15. The capture device of claim 14, wherein said ligand L is an antibody.

16. The capture device of claim 10, wherein said device further comprises an inlet and an outlet feeding mechanism.

17. The capture device of claim 16, wherein said device further comprises a collection vessel.

18. The device of claim 10, wherein said array of capillaries is wrapped in a helical configuration.

19. A capture instrument, comprising a capture device according to claim 10, and a fluid control system.

20. This set of claims can be elaborated once you decide what might be included in the complete instrument. We can also include specific chemistries for the capture system if there are preferred embodiments.

21. A method for the separation of biological particles, the method comprising:

contacting said particles with a capture capillary, the capillary comprising:

a capture system on the luminal surface having the formula

S-Q-(X)_n-C L-(Y)_m-L

wherein S is said luminal surface of the capillary tubing; Q is a chemical linkage between the surface and X; X is an affinity reagent; n is 1 or 0; CL is a cleavable linkage; Y is a linker or affinity reagent; m is 1 or 0; and L is a ligand capable of specifically binding a moiety present on a desired particle subset;

binding said desired particle subset to said ligand L;

releasing said desired particle subset by contacting with a cleavage reagent specific for said cleavable linker CL;

collecting said desired subset from said capture capillary.

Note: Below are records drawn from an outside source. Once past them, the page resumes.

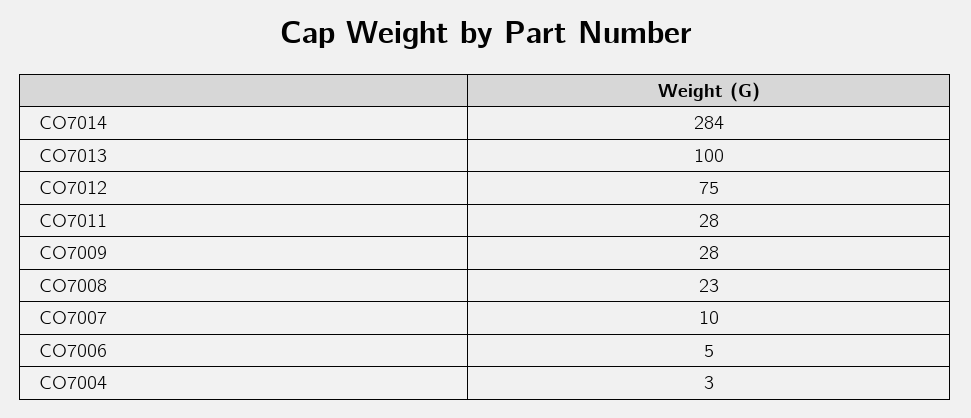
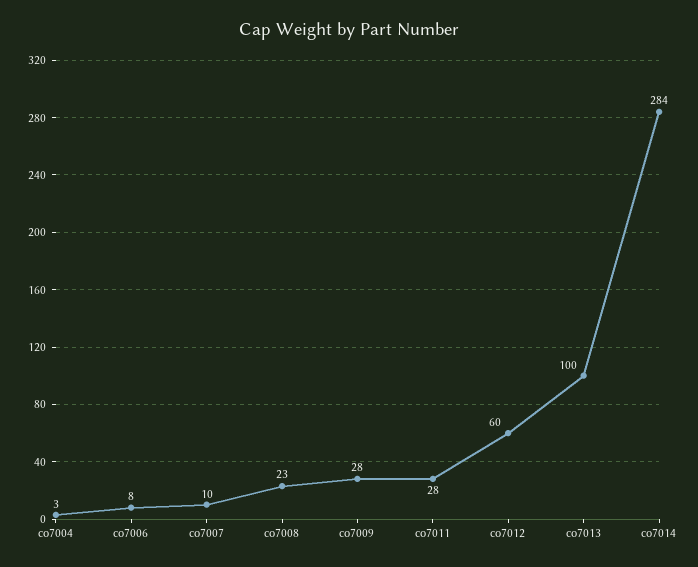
  {
    "CO7014": 284,
    "CO7013": 100,
-   "CO7012": 75,
+   "CO7012": 60,
    "CO7011": 28,
    "CO7009": 28,
    "CO7008": 23,
    "CO7007": 10,
-   "CO7006": 5,
+   "CO7006": 8,
    "CO7004": 3
  }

22. The method according to claim 21, wherein said particles are cells.

23. The method according to claim 21, wherein said capture capillary further comprises a zone comprising a negative selection capture system to which said desired particle subset does not bind.

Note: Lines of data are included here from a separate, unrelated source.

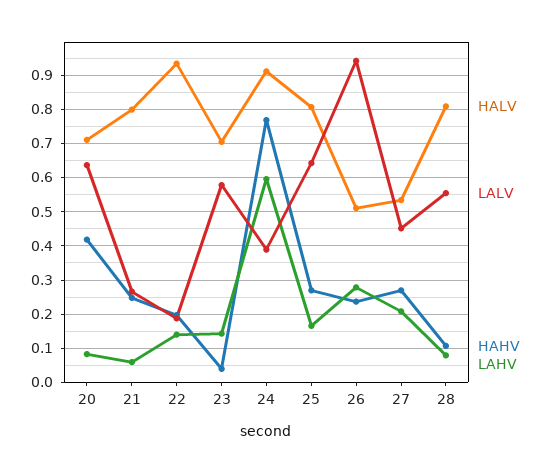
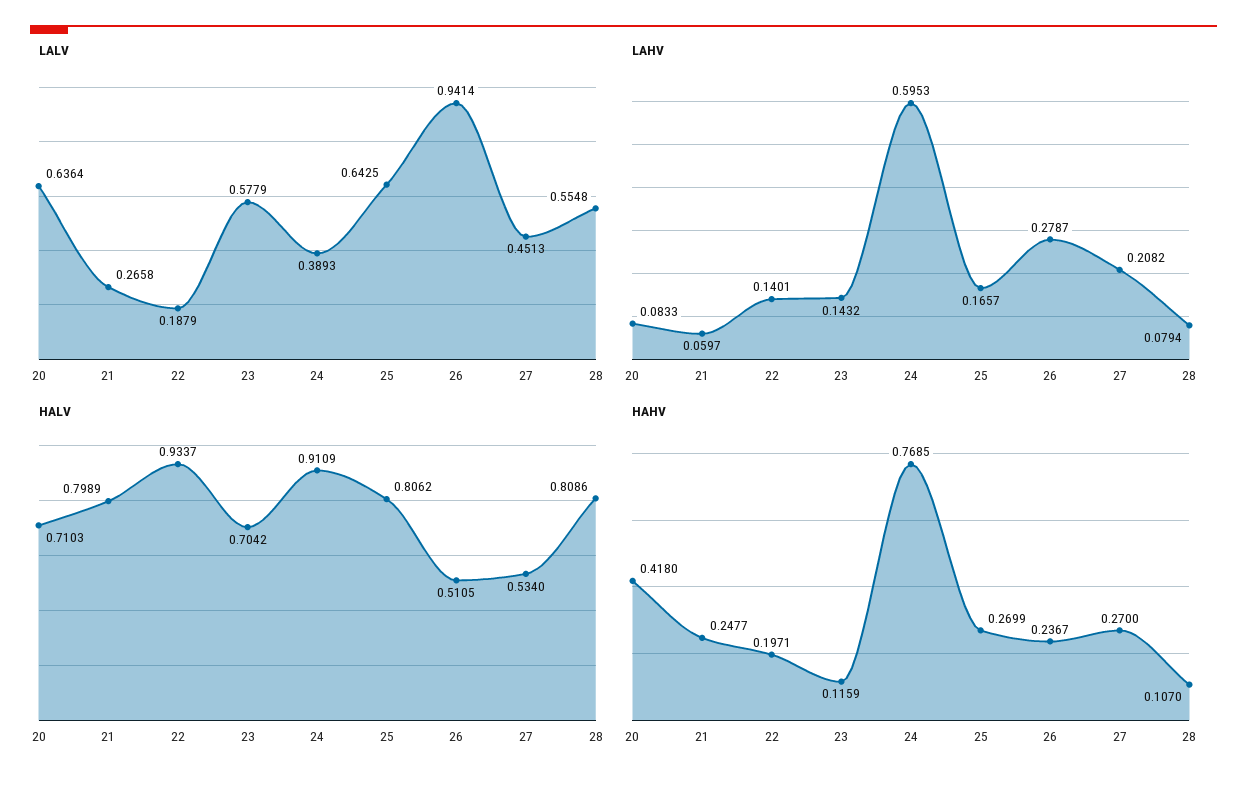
  {
    "HALV": {
      "20": 0.7103,
      "21": 0.7989,
      "22": 0.9337,
      "23": 0.7042,
      "24": 0.9109,
      "25": 0.8062,
      "26": 0.5105,
      "27": 0.534,
      "28": 0.8086
    },
    "LALV": {
      "20": 0.6364,
      "21": 0.2658,
      "22": 0.1879,
      "23": 0.5779,
      "24": 0.3893,
      "25": 0.6425,
      "26": 0.9414,
      "27": 0.4513,
      "28": 0.5548
    },
    "HAHV": {
      "20": 0.418,
      "21": 0.2477,
      "22": 0.1971,
-     "23": 0.04,
+     "23": 0.1159,
      "24": 0.7685,
      "25": 0.2699,
      "26": 0.2367,
      "27": 0.27,
      "28": 0.107
    },
    "LAHV": {
      "20": 0.0833,
      "21": 0.0597,
      "22": 0.1401,
      "23": 0.1432,
      "24": 0.5953,
      "25": 0.1657,
      "26": 0.2787,
      "27": 0.2082,
      "28": 0.0794
    }
  }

24. The method according to claim 21, wherein said cleavable ligand CL comprises an oligonucleotide and said cleavage reagent comprises a nuclease.

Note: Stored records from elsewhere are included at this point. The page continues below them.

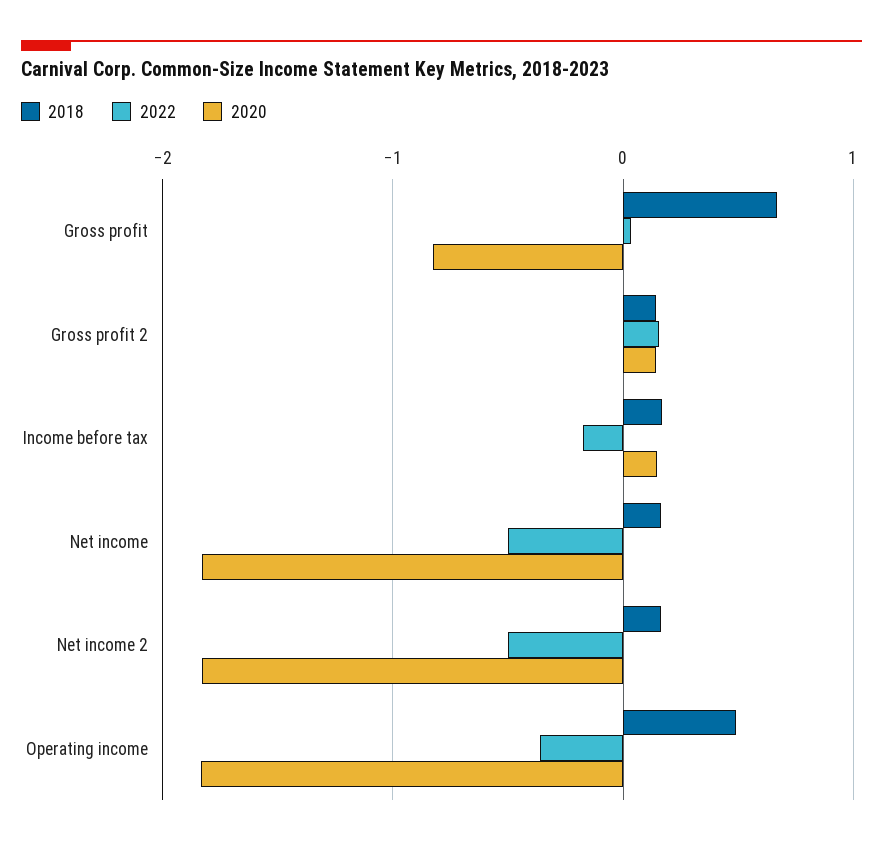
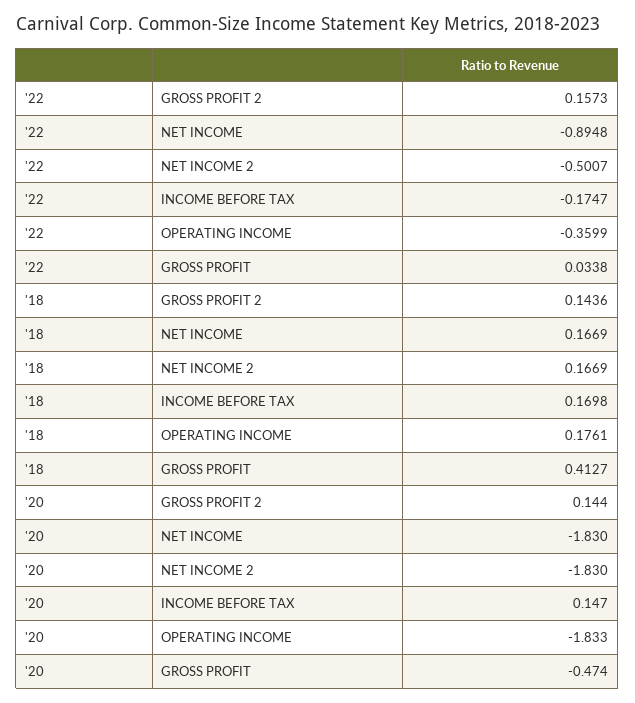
  {
    "2018": {
-     "Gross profit": 0.7,
+     "Gross profit": 0.4127,
      "Gross profit 2": 0.1436,
      "Income before tax": 0.1698,
      "Net income": 0.1669,
      "Net income 2": 0.1669,
-     "Operating income": 0.5
+     "Operating income": 0.1761
    },
    "2022": {
      "Gross profit": 0.0338,
      "Gross profit 2": 0.1573,
      "Income before tax": -0.1747,
-     "Net income": -0.5,
+     "Net income": -0.8948,
      "Net income 2": -0.5007,
      "Operating income": -0.3599
    },
    "2020": {
-     "Gross profit": -0.8,
+     "Gross profit": -0.474,
      "Gross profit 2": 0.144,
      "Income before tax": 0.147,
      "Net income": -1.83,
      "Net income 2": -1.83,
      "Operating income": -1.833
    }
  }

25. The method according to claim 21, wherein said ligand L recognizes a cell surface antigen.

26. The method according to claim 21, wherein said ligand L is an antibody.

27. A method for the separation of biological particles, the method comprising:

contacting said particles with a selectivity cassette of the formula

X′-CL-(Y)_m-L

applied said particles to a capture capillary, the capillary comprising:

a capture system on the luminal surface having the formula

S-Q-X″

wherein X′ and X″ are cognate members of a specific binding pair; S is said luminal surface of the capillary tubing; Q is a chemical linkage between the surface and X; CL is a cleavable linkage; Y is a linker or affinity reagent; m is 1 or 0; and L is a ligand capable of specifically binding a moiety present on a desired particle subset;

binding said desired particle subset to said ligand L;

collecting said desired subset from said capture capillary.